Ideias diferentes, talvez contraditórias, chocavam-se dentro dele. Whitman desaparece quase ao mesmo tempo que Myers; ambos, embora Whitman não tivesse sido conhecido pessoalmente por James, tinham exercido uma profunda influência sobre ele, ambos politeístas de certa forma, ambos capazes de alargar o sentido das nossas possibilidades; muito diferentes, porém: um poeta delicado, cujas sonoridades são soturnas e doces, o outro cujo ritmo é irmão do ritmo dos tambores, das quedas de água, dos estrondos das trovoadas; um ávido de imortalidade e de um infinito celeste, o outro que vê na própria vida terrena possibilidades infinitas; aquele cujo espírito tingido de melancolia vê as coisas através de uma espécie de véu com dobras melodiosas, o outro que não conhece a meia-luz, mas a grande luz crua que abraça o mundo inteiro como uma vasta paisagem; uma personificação, talvez, da alma sofredora, que deve ter a sua palavra, como disse James, a outra da alma sã e sólida. Simpatiza profundamente com Whitman e agradece a Mrs. Holmes pela “inscrição” que acabara de descobrir e que ficaria tão bem na campa de Whitman, ao mesmo tempo que se enquadraria tão bem no livro de metafísica que James planeia escrever. Isto resume, diz ele, a atitude de um bom pluralista perante a vida:

Do túmulo, o marinheiro náufrago encoraja-vos, Faz-te ao mar e mantém a cabeça erguida. Nós perecemos, mas mais do que uma tripulação Que enfrentou a tempestade.
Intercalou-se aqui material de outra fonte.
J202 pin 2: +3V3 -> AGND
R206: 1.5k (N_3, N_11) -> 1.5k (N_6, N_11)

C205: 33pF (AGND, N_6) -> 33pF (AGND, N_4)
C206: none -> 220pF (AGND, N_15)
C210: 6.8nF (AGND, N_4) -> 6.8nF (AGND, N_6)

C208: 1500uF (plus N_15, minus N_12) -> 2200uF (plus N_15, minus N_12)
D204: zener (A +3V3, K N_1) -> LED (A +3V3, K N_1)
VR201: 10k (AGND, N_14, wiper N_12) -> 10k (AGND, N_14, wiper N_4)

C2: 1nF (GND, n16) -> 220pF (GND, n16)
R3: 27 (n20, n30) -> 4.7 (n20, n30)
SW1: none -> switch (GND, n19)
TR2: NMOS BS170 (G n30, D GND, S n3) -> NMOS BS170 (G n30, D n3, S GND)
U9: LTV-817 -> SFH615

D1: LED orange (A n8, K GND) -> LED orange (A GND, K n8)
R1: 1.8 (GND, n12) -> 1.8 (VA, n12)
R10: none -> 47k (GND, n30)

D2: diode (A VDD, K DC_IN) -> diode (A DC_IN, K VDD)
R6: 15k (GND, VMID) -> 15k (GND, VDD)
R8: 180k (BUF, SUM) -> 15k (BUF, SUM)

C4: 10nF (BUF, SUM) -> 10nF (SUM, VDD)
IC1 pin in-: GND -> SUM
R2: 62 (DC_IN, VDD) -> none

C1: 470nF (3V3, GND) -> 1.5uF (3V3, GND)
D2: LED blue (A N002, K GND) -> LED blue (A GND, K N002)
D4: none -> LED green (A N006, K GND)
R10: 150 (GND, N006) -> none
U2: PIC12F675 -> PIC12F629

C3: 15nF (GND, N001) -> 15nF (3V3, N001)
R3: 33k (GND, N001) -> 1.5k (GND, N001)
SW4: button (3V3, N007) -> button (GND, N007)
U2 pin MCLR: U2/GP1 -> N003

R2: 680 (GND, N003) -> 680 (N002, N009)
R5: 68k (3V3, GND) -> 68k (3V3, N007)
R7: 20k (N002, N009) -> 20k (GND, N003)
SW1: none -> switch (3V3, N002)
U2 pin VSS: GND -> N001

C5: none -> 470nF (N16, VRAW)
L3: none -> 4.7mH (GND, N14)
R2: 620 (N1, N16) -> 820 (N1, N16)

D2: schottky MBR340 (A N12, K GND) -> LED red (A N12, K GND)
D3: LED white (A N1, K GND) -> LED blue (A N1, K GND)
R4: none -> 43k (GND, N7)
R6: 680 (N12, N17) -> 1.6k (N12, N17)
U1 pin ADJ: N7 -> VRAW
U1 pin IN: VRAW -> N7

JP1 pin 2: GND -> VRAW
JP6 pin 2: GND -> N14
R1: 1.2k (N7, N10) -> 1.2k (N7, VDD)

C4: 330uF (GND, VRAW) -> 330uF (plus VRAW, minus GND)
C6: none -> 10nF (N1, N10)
E, por outro lado, o que ajuda a viver é a crença de Myers: “tais ideias fundamentam os nossos corações e tornam cada coisa cheia de significado ”.

Com o seu politeísmo pluralista, tenta conciliar diferentes tendências. “Há um conjunto de seres que contribuíram e contribuem para a realização de certos ideais mais ou menos semelhantes àqueles pelos quais vivemos a nossa vida. Somos talvez, por uma espécie de mistério, tanto condensações como “desemaranhamentos”, desdobramentos de uma consciência mais vasta do que a nossa. Na verdade, mesmo que o nosso mundo seja um mundo de puro acaso, “não seria, portanto, menos verdade que o que se ganha é ganho”; não precisamos de todo de um mundo de valores para conhecer o valor dos resultados que podemos obter, sejam eles resultados do acaso ou não. Mas, por outro lado, há talvez forças que nos ajudaram no nosso progresso; sejamos fiéis a elas. “Não há talvez um desígnio geral, mas apenas uma sucessão de desígnios parciais sucessivos. Mas entre esses desígnios parciais, há alguns que podem ser muito mais amplos do que outros, que podem ser divinos. James chega a uma espécie de agnosticismo pluralista. O mundo de Peirce, o mundo de Whitman, o mundo de Myers — puro acaso, simples destino terreno, progresso espiritual ajudado pelos deuses, James não se decide; quer considerar as três hipóteses; passa continuamente de uma para outra, tentando uni-las, e querendo deixar-se a possibilidade de optar pela terceira para a qual se sente particularmente atraído.